Outra das possíveis formas de inserção de pessoas idosas no mercado de trabalho é a consultoria. Esse é um caminho natural para quem teve sua trajetória ligada ao mundo corporativo. Com a capacidade de análise e percepção de cenário, esses profissionais podem continuar contribuindo com base na sua experiência. Nos países desenvolvidos, esse processo já começou. Nesses lugares, onde a educação é privilegiada e o acesso à informação e à tecnologia é mais garantido, a tendência é existir maior valorização de quem é mais velho. O preconceito etário é muito menor nesse contexto.

Isso indica que a questão do envelhecimento precisa ser trabalhada desde a escola. Para entender o que é envelhecer, as crianças precisam aprender sobre isso desde o ensino fundamental, para que a sociedade compreenda e seja sensibilizada com o que há de real no envelhecimento. Quem é jovem tem a sensação de que consegue resolver tudo sozinho com acesso à internet, que não precisa da sabedoria e da experiência de quem veio antes. É necessário quebrar esse preconceito desde cedo, para diminuir essas barreiras e construir mais iniciativas de integração, juntando gente jovem e idosa nos variados ambientes: de lazer, educação etc. Essa troca traz aprendizado e é muito rica.

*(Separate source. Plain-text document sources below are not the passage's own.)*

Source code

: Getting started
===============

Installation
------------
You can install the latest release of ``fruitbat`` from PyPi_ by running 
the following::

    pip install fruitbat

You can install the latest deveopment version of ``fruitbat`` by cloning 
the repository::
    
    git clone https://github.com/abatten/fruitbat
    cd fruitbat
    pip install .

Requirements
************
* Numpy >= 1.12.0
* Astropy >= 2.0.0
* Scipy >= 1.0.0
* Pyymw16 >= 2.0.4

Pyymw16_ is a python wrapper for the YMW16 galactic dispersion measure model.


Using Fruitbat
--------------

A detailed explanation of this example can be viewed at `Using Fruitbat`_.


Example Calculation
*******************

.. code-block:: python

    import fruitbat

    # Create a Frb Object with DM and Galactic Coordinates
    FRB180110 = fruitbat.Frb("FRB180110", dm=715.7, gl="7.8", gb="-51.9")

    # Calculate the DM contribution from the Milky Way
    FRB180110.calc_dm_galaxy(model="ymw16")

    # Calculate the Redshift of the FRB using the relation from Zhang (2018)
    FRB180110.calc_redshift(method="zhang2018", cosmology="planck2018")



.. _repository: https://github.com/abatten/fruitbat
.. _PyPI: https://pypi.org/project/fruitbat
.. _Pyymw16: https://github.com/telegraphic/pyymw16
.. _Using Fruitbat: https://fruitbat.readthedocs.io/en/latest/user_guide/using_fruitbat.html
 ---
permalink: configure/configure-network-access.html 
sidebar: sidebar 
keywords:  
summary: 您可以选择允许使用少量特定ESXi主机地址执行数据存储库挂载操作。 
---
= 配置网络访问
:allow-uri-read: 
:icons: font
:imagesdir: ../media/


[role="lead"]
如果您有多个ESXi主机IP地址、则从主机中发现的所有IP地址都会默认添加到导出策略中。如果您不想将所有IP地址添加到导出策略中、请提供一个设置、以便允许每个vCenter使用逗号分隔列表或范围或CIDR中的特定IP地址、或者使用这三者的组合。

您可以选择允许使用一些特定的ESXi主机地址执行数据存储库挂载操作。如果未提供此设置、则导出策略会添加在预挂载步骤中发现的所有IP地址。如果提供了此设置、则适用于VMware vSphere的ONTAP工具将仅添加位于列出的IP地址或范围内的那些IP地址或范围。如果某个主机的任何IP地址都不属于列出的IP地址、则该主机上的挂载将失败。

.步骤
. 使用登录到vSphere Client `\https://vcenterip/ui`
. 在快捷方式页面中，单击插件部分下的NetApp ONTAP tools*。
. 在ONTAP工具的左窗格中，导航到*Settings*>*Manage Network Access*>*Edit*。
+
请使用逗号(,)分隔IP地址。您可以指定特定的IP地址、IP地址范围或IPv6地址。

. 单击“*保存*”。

As políticas públicas devem favorecer tanto o empreendedorismo quanto a empregabilidade de pessoas mais velhas. A “juniorização” do mercado de trabalho ainda acontece muito. É uma questão tanto econômica quanto cultural. Os custos sempre foram um problema para as empresas, mas há, ainda, a questão da transformação digital, sempre

associada à juventude, o que é um engano. Mas essa percepção está começando a mudar. As empresas já perceberam que o envelhecimento da população e da força de trabalho é uma realidade e elas precisam se adaptar a isso. Entre as novas gerações são observados comportamentos como mudança constante de emprego, instabilidade emocional etc. Portanto, o ideal ao equilíbrio é uma mistura de gerações.

A quem envelhece, o segredo é não parar, manter a curiosidade de aprender, porque os cenários mudam muito rápido. Manter-se ativo é fundamental.